Dataset entries:
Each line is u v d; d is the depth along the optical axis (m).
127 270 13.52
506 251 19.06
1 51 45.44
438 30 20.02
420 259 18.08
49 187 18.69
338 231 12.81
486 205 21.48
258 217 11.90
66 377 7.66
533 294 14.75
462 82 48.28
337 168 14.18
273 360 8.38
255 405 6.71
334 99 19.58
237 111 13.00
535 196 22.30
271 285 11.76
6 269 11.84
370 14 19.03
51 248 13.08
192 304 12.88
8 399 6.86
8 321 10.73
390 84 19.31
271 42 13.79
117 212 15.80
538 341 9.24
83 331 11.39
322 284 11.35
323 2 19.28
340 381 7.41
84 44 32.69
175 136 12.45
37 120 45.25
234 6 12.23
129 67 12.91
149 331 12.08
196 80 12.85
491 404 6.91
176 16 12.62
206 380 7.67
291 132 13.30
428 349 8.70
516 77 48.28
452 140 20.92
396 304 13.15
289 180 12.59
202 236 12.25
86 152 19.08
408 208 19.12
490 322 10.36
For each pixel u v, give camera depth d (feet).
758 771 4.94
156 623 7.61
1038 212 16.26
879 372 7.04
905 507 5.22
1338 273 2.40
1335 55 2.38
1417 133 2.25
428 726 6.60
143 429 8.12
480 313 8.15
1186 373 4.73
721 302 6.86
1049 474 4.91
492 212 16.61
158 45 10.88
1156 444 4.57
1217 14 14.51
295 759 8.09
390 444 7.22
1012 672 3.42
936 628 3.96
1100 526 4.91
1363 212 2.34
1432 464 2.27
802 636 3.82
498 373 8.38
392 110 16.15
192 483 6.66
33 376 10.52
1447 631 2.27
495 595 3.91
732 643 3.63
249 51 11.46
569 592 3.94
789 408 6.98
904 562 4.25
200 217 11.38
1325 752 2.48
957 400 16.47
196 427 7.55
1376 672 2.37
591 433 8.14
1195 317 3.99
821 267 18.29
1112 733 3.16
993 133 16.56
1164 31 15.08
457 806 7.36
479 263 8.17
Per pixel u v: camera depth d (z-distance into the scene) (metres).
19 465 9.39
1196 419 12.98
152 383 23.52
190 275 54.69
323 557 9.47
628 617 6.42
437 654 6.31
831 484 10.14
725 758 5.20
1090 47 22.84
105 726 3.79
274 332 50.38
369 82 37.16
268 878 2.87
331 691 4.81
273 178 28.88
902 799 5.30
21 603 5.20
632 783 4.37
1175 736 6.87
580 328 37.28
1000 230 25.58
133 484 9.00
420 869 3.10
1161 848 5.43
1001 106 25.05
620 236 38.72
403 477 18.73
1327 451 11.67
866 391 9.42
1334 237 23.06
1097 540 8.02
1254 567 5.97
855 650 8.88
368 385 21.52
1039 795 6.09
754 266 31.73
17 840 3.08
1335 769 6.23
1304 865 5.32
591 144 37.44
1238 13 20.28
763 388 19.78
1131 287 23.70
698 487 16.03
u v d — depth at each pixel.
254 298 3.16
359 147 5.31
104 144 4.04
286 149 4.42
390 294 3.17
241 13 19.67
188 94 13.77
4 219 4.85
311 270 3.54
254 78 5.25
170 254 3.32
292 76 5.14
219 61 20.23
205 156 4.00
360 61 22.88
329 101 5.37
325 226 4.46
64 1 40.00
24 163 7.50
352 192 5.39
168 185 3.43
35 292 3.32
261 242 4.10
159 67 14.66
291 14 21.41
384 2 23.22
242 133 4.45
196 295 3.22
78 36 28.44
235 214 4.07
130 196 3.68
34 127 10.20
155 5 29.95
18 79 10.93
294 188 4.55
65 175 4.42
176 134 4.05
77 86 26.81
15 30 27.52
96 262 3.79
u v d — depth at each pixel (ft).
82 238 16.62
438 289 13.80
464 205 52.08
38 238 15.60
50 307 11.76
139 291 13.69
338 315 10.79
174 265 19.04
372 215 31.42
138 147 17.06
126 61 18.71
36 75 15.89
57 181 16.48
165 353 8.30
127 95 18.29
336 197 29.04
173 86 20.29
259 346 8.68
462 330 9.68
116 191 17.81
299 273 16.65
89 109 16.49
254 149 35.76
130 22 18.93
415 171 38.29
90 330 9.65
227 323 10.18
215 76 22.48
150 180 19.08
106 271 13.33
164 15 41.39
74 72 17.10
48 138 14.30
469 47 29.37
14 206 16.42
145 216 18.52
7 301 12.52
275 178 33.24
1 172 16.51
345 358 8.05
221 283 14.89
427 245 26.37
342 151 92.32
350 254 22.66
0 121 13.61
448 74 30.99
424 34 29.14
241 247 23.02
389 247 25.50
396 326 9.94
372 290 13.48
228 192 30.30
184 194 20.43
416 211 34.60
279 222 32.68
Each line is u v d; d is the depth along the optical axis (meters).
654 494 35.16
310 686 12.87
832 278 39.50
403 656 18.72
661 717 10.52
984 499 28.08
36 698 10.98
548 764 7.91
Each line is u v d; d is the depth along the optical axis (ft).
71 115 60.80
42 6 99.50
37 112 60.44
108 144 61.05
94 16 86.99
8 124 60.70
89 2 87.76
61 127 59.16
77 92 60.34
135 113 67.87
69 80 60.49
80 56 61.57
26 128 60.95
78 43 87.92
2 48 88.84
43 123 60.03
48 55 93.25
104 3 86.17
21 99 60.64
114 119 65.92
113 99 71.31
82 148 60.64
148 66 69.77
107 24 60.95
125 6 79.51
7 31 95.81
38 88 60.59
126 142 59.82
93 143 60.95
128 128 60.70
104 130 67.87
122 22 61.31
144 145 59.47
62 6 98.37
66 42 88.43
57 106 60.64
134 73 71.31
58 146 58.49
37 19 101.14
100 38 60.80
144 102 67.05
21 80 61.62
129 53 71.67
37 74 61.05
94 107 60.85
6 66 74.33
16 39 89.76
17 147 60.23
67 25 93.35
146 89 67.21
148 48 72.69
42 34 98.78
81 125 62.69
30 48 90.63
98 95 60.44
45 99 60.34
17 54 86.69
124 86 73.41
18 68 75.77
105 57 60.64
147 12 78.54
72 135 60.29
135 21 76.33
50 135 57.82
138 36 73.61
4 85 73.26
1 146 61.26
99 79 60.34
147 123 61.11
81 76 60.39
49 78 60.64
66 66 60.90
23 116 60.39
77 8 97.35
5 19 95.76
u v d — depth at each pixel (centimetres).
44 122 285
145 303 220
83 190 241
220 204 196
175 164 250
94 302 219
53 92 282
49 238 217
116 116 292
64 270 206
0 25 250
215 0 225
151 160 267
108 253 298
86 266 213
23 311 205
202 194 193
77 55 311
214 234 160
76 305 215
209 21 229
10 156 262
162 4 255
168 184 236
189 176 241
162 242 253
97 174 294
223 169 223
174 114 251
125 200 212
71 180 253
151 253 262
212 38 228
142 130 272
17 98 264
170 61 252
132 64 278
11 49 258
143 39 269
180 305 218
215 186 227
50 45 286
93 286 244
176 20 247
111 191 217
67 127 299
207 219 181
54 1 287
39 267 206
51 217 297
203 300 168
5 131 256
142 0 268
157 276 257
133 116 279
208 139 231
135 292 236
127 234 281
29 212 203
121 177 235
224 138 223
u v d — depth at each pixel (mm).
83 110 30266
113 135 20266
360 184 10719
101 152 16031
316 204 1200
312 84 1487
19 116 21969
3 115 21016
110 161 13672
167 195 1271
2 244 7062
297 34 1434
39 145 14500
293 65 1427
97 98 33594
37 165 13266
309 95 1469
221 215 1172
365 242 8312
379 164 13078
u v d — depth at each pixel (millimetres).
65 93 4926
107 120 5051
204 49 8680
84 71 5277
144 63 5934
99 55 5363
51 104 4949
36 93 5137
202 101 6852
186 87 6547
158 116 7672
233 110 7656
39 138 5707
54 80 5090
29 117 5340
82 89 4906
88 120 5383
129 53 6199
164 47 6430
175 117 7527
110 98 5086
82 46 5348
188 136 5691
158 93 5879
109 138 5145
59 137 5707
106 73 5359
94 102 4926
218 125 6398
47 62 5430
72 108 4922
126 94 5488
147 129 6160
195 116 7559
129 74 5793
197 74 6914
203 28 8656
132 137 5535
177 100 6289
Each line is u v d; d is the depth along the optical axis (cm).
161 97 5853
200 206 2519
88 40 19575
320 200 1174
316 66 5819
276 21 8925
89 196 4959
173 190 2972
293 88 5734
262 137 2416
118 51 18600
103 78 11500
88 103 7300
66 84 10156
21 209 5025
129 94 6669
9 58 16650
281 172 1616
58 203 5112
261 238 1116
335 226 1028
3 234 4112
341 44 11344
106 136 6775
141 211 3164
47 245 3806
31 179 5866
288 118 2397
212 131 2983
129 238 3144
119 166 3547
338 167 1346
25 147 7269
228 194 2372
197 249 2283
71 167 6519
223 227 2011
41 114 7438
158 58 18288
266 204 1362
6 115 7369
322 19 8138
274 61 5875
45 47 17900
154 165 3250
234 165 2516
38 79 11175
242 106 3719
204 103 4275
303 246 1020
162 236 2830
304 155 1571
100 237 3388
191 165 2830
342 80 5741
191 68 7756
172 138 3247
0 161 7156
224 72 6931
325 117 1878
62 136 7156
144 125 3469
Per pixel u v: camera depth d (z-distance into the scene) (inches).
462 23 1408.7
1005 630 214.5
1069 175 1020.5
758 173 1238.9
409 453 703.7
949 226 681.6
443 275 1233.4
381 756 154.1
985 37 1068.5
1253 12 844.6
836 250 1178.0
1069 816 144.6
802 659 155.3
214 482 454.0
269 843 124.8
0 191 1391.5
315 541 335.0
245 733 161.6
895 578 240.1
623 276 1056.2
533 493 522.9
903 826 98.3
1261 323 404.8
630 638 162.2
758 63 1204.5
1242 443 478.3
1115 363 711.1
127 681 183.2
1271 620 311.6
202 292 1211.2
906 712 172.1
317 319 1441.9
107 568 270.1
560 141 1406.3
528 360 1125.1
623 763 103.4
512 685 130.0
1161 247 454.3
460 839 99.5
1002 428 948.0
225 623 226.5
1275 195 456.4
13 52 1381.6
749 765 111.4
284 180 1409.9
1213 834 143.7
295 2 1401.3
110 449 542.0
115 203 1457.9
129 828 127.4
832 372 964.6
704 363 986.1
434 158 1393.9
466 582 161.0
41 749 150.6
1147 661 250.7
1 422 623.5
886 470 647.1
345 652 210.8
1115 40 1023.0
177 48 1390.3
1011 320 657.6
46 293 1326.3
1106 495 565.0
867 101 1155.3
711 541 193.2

WHAT TO PRODUCE =>
Print the lines above from the one with "241 247 23.02" through the one with "148 66 69.77", both included, exactly as written and nothing more.

PROBLEM SOLUTION =>
241 247 23.02
389 247 25.50
396 326 9.94
372 290 13.48
228 192 30.30
184 194 20.43
416 211 34.60
279 222 32.68
Each line is u v d; d is the depth along the optical axis (meters).
654 494 35.16
310 686 12.87
832 278 39.50
403 656 18.72
661 717 10.52
984 499 28.08
36 698 10.98
548 764 7.91
Each line is u v d; d is the depth along the optical axis (ft).
71 115 60.80
42 6 99.50
37 112 60.44
108 144 61.05
94 16 86.99
8 124 60.70
89 2 87.76
61 127 59.16
77 92 60.34
135 113 67.87
69 80 60.49
80 56 61.57
26 128 60.95
78 43 87.92
2 48 88.84
43 123 60.03
48 55 93.25
104 3 86.17
21 99 60.64
114 119 65.92
113 99 71.31
82 148 60.64
148 66 69.77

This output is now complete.